Model-based algorithm is to solve the above problems. Here are our two most important machine learning tasks:
3. 1 CTR/RPM (relationship achievement rate per thousand recommendations) prediction model. The basic algorithm used is logistic regression. The following is the overall architecture diagram of our CTR prediction model:
Please click to enter a picture description.
This part of the work includes sample selection, data cleaning, feature extraction and selection, model training, online prediction and sorting. It is worth mentioning that data cleaning and noise elimination before model training are very important, and data quality is the upper limit of algorithm effect. We have suffered losses in this place before.
Logistic regression is a two-category probability model.
Please click to enter a picture description.
The goal of optimization is to maximize the "product value of the correct classification probability of samples"; We use the vowpal_wabbit machine learning platform developed by Yahoo to complete the optimization process of solving the model eigenvalue.
3.2 LFM (latent factor model): LDA, matrix decomposition (SVD++, SVD features).
LDA was a key project in the beginning of 20 14, and now it has achieved good output and been applied in online commodity recommendation. LDA itself is a very beautiful and rigorous mathematical model. Here is an example of LDA topic for reference only.
Please click to enter a picture description.
As for matrix decomposition, we tried it on 20 13, and the effect was not particularly satisfactory, so we didn't continue to invest.

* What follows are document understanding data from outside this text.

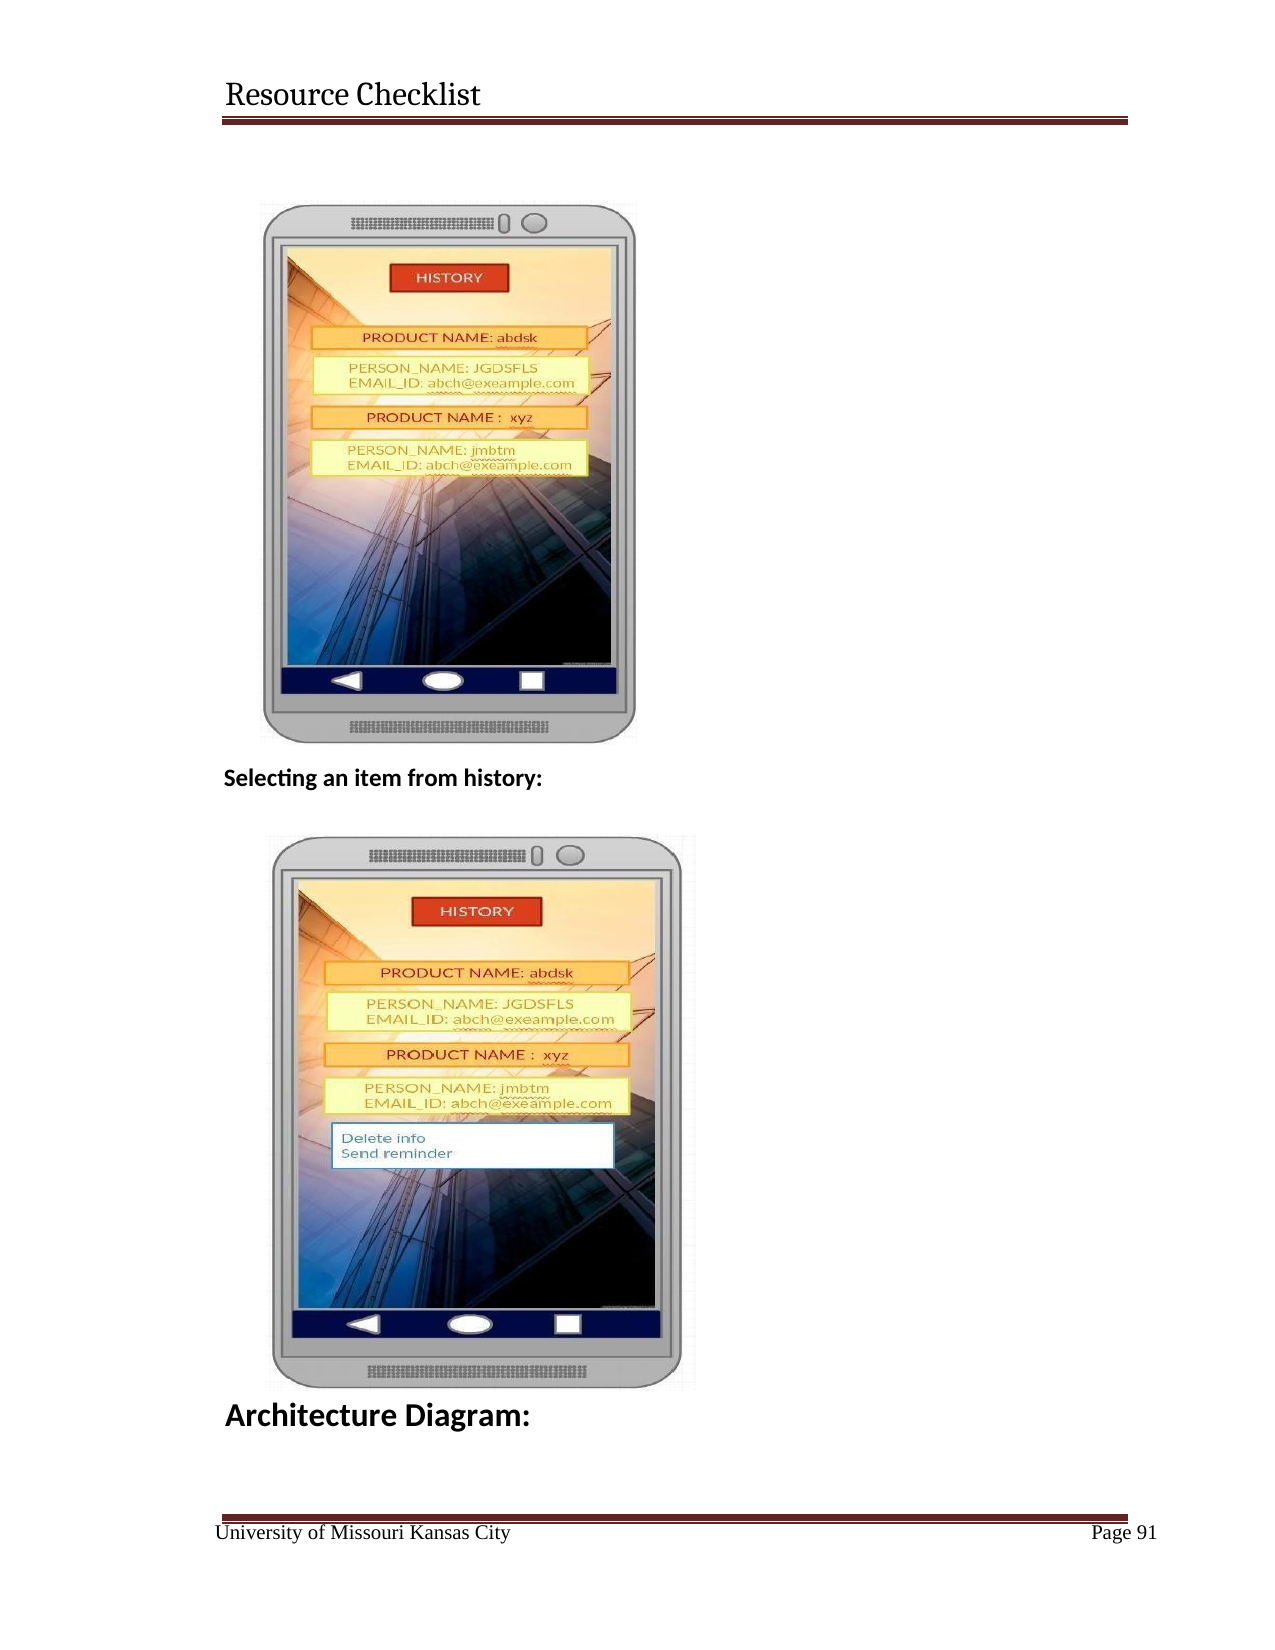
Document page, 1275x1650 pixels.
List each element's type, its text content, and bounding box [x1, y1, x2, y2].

picture [266, 834, 697, 1391]
text Selecting an item from history: [223, 762, 1201, 793]
text Architecture Diagram: [225, 1394, 1201, 1435]
picture [259, 200, 638, 745]
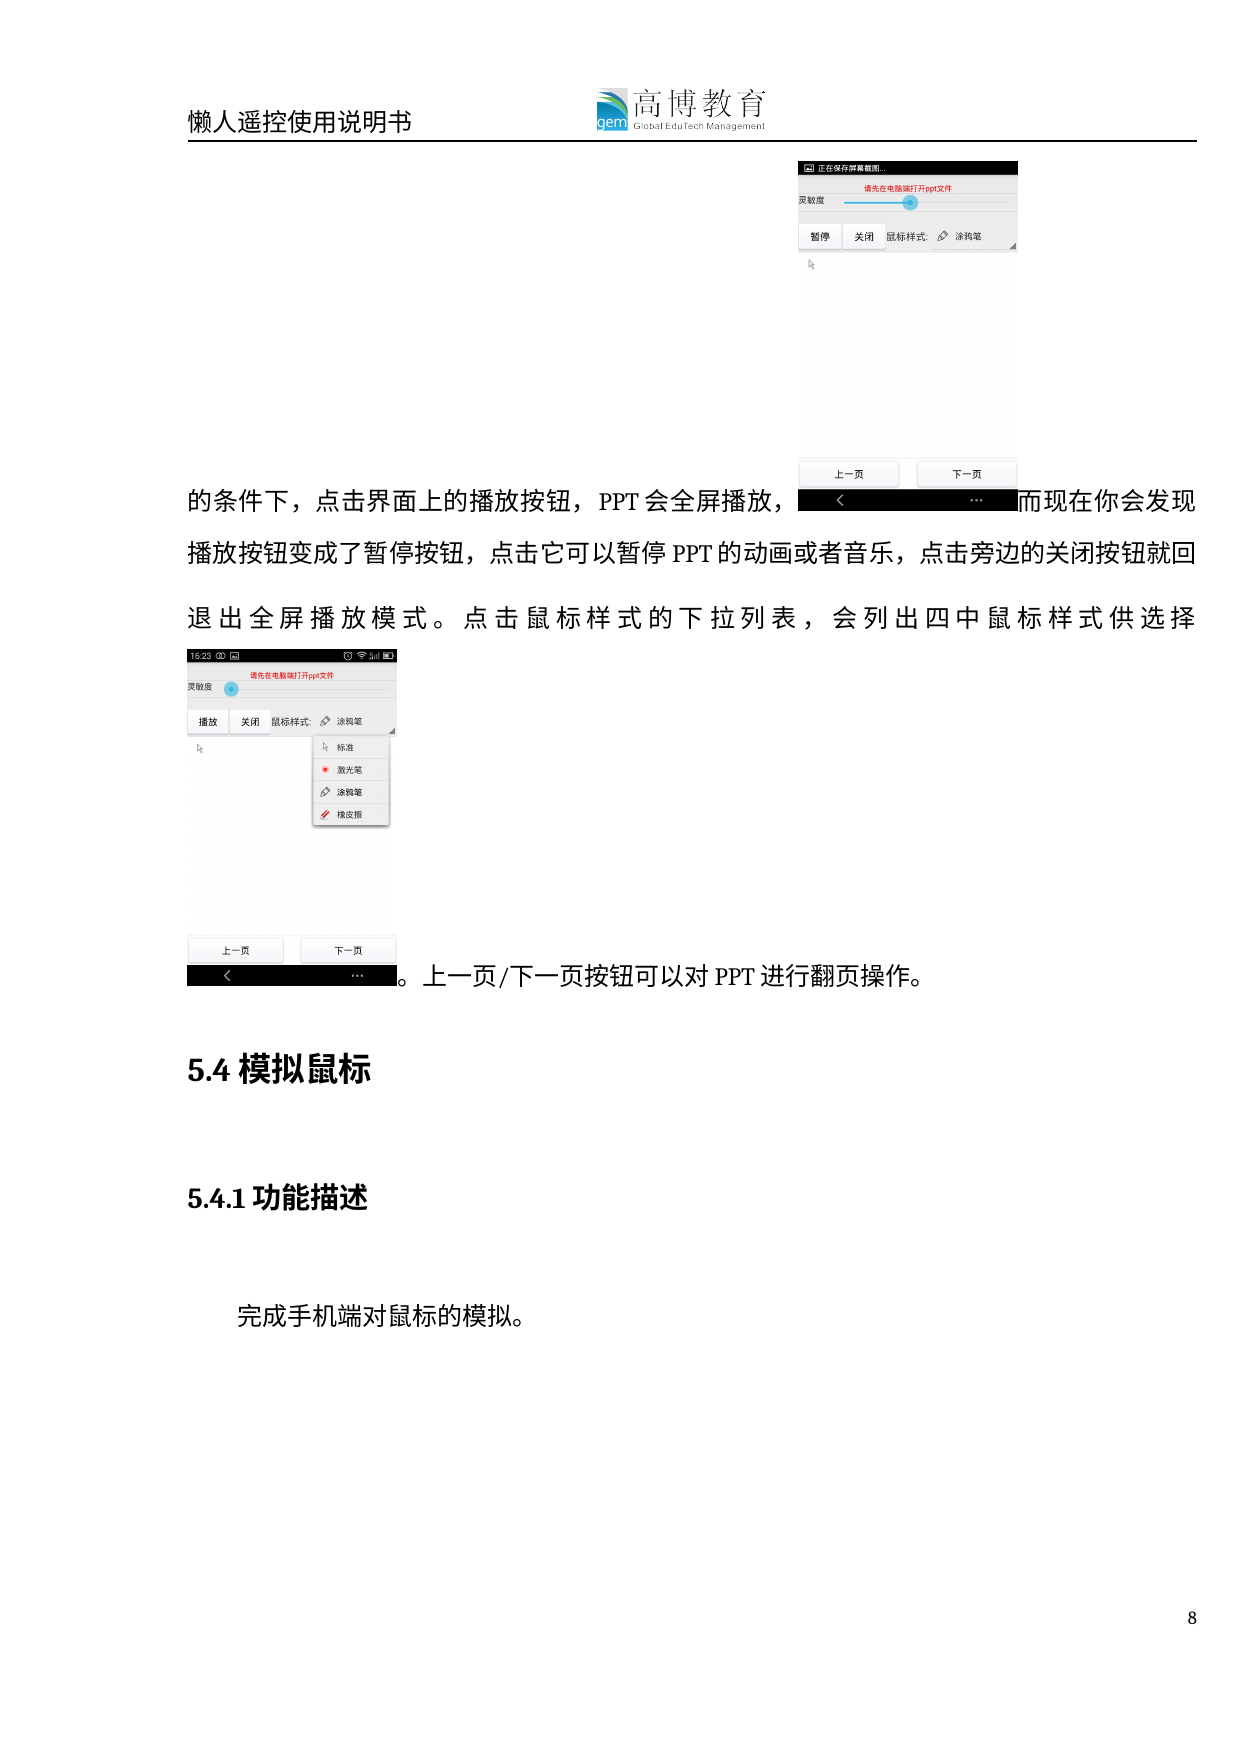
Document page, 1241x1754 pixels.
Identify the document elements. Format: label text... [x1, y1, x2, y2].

subtitle 5.4.1 功能描述 [187, 1163, 1197, 1228]
text 完成手机端对鼠标的模拟。 [187, 1282, 1197, 1347]
subtitle 5.4 模拟鼠标 [187, 1034, 1197, 1099]
picture [798, 161, 1018, 511]
picture [597, 88, 770, 131]
picture [187, 649, 397, 986]
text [187, 162, 1197, 1007]
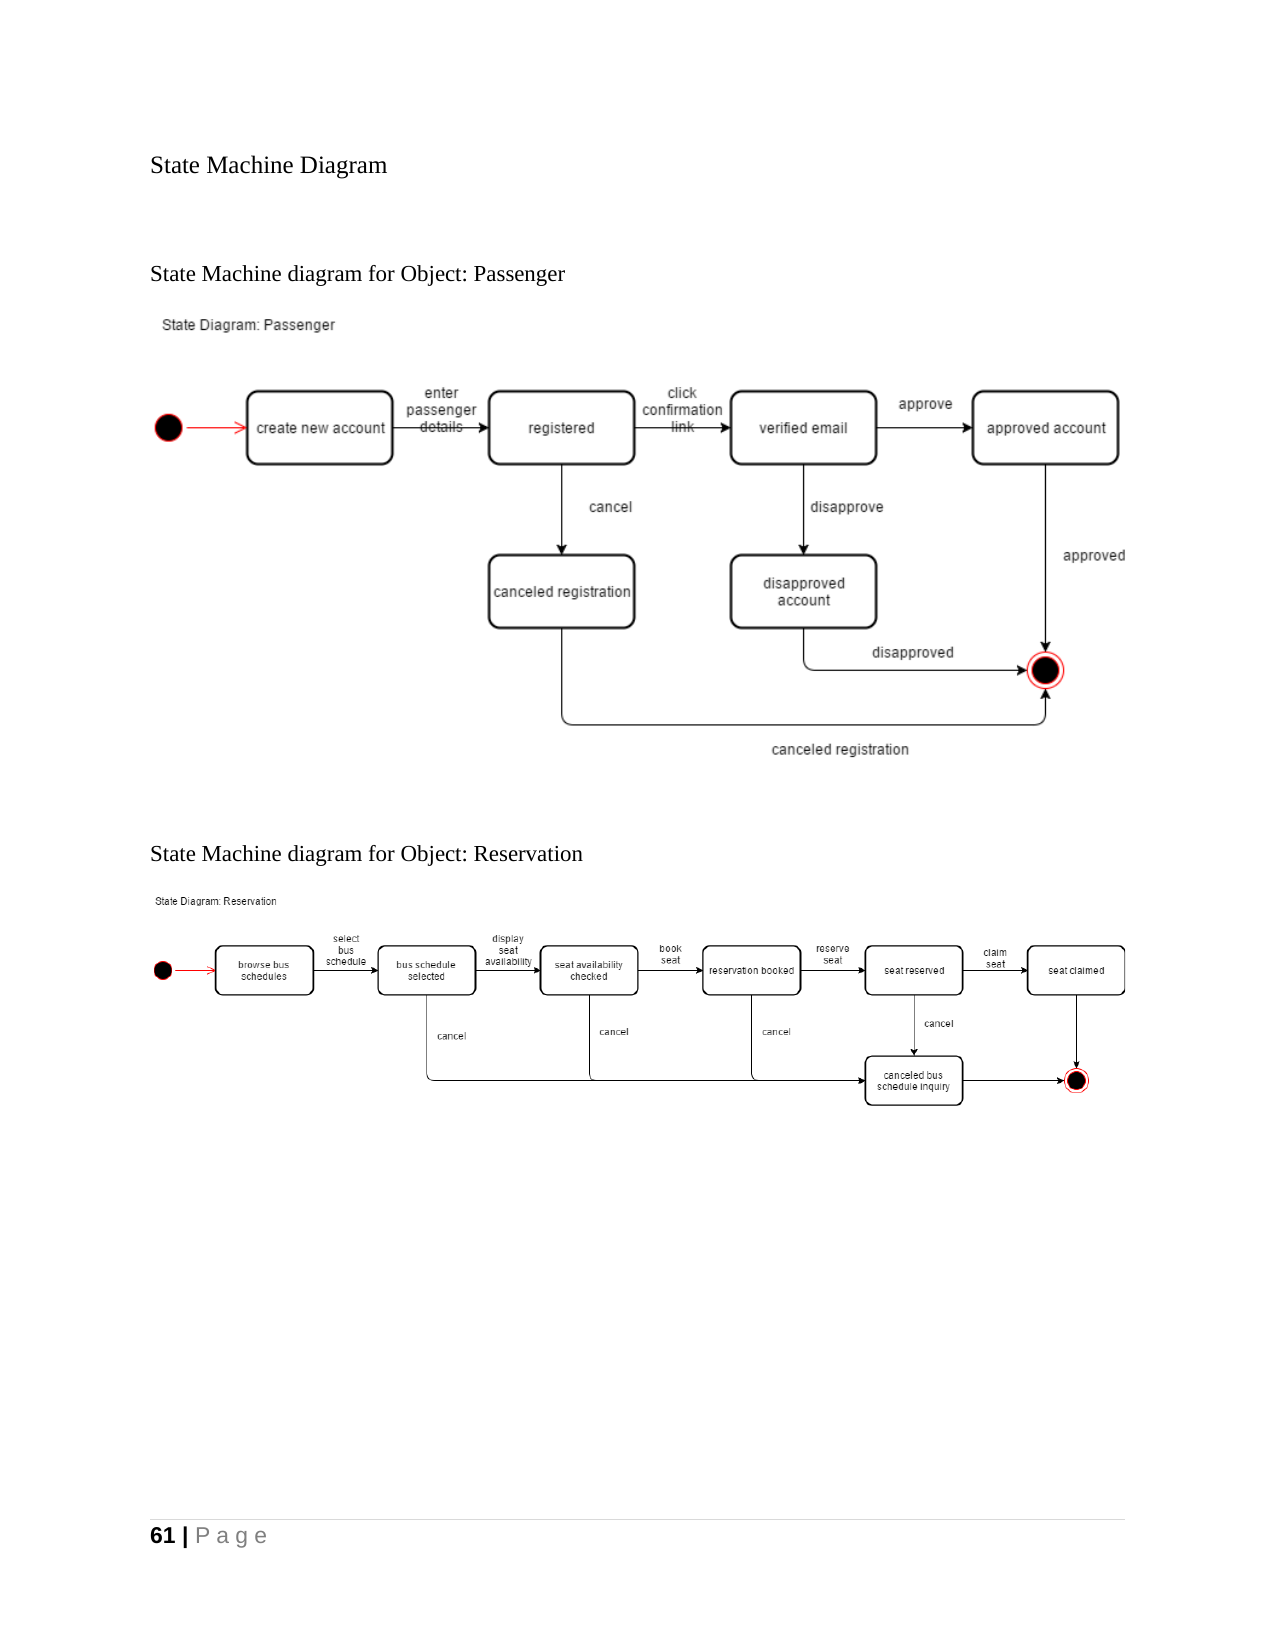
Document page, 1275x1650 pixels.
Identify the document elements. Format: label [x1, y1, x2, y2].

picture [150, 892, 1125, 1106]
picture [150, 312, 1125, 762]
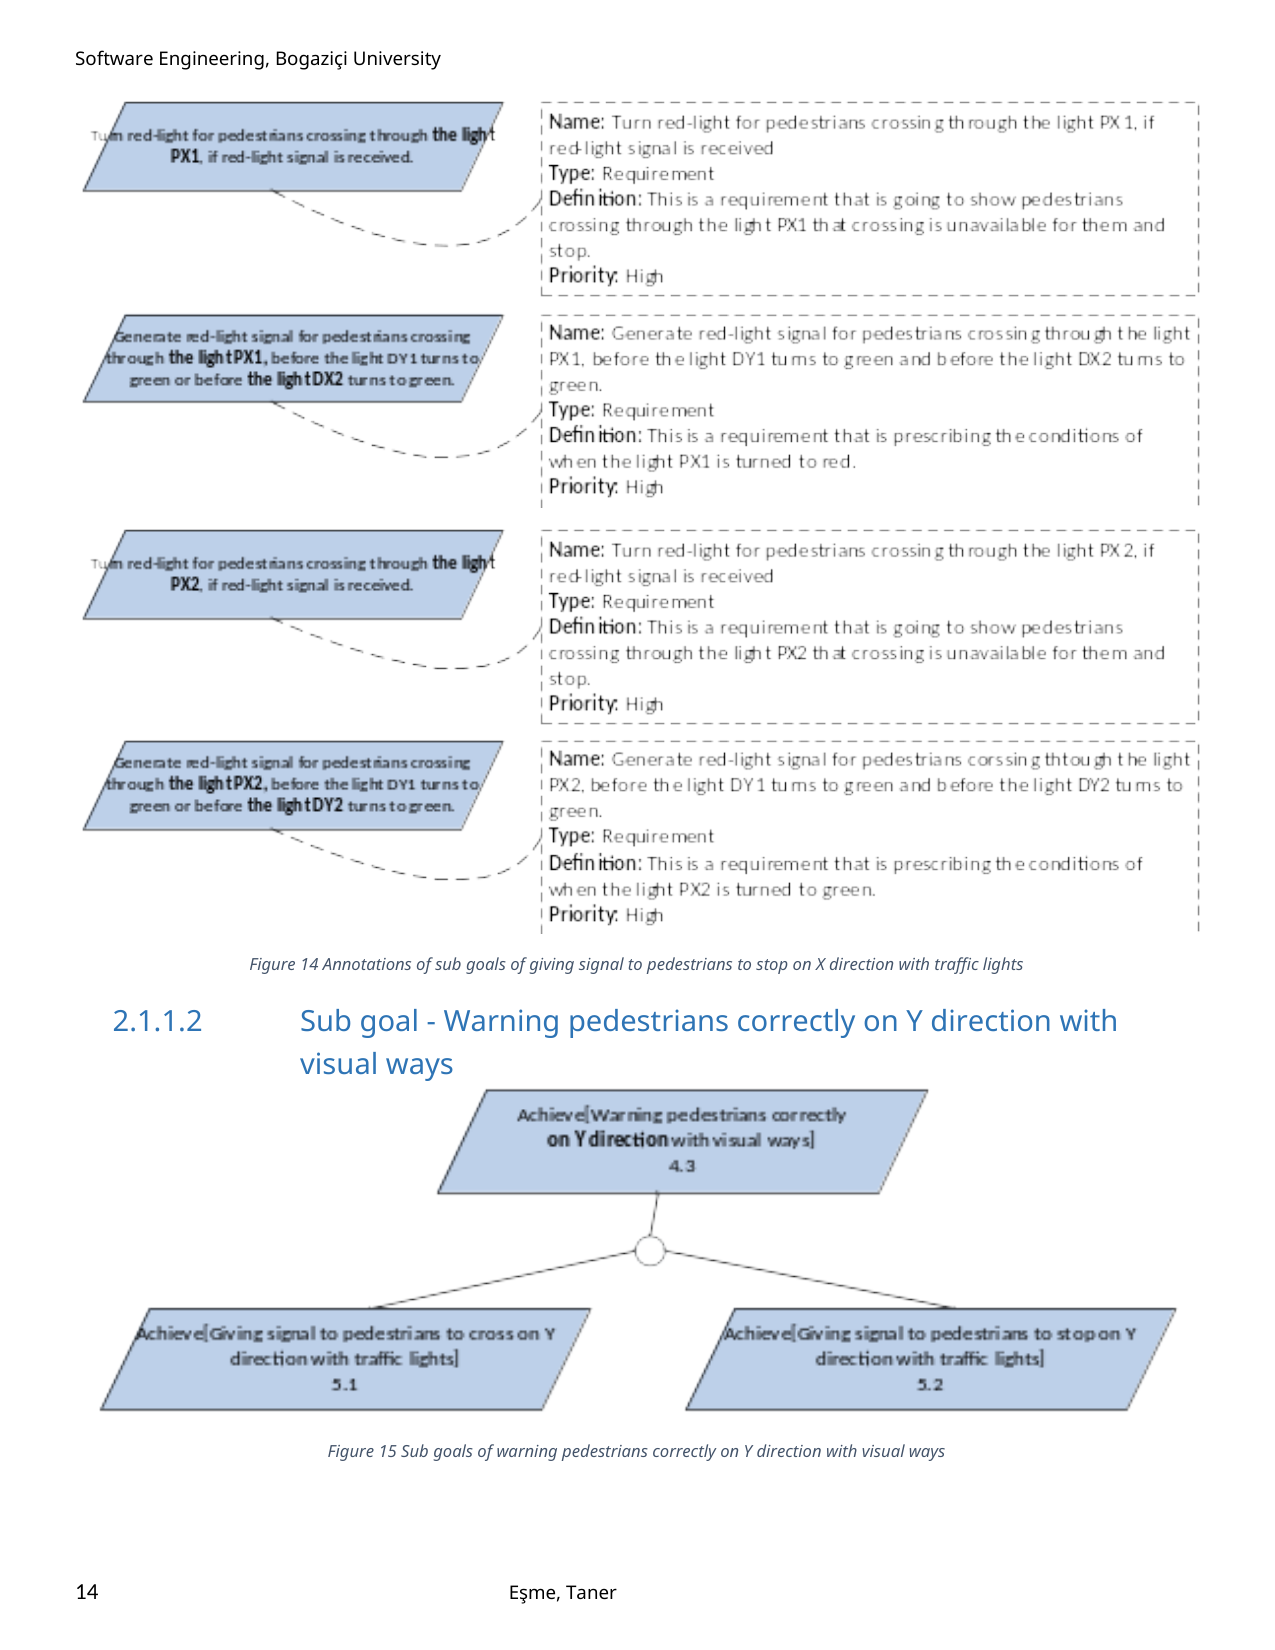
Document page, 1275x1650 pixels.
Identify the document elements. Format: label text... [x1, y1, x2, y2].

text Figure 15 Sub goals of warning pedestrians correctly on Y direction with visual ways [75, 1440, 1200, 1462]
subtitle Sub goal - Warning pedestrians correctly on Y direction with visual ways [112, 1000, 1200, 1083]
text Figure 14 Annotations of sub goals of giving signal to pedestrians to stop on X direction with traffic lights [75, 952, 1200, 975]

The hidden semantic model is the single model with the highest recommendation accuracy, and its difficulty lies in that when the data scale is large, the calculation efficiency will become a bottleneck; We have carried out some work in this place, and some students will introduce this piece in the future.
Hybrid technology
Two heads are better than one, and each method has its limitations. It is an extremely effective way to learn from each other's strengths and give full play to their respective values. Weibo recommendation algorithm mainly adopts the following mixed technologies:
Time series mixing:
That is, different recommendation algorithms are adopted in different time periods of the recommendation process; Taking the recommendation related to the text page as an example, in the early stage of the exposure of the text page, the recommendation result is generated by the method based on content +ctr prediction, and after generating enough credible user click behavior, the recommendation result is obtained by the user-based collaborative filtering method, as shown in the following figure:
Please click to enter a picture description.
In this way, the problem of cold start is well solved by using content-based, the role of user-based CF is fully exerted, and the effect of 1+ 1 >:2 is realized.
Hierarchical model mixing:
In many cases, a model can't get the desired effect well, but hierarchical combination can often get better results. Hierarchical model mixing refers to "taking the output of the upper model as the eigenvalue of the lower model to comprehensively train the model and complete the recommendation task". For example, when we do ctr prediction sorting on the right side of Weibo homepage, we use hierarchical logistic regression model to solve the problems of natural missing features, sample size difference and effect deviation caused by exposure position among different products.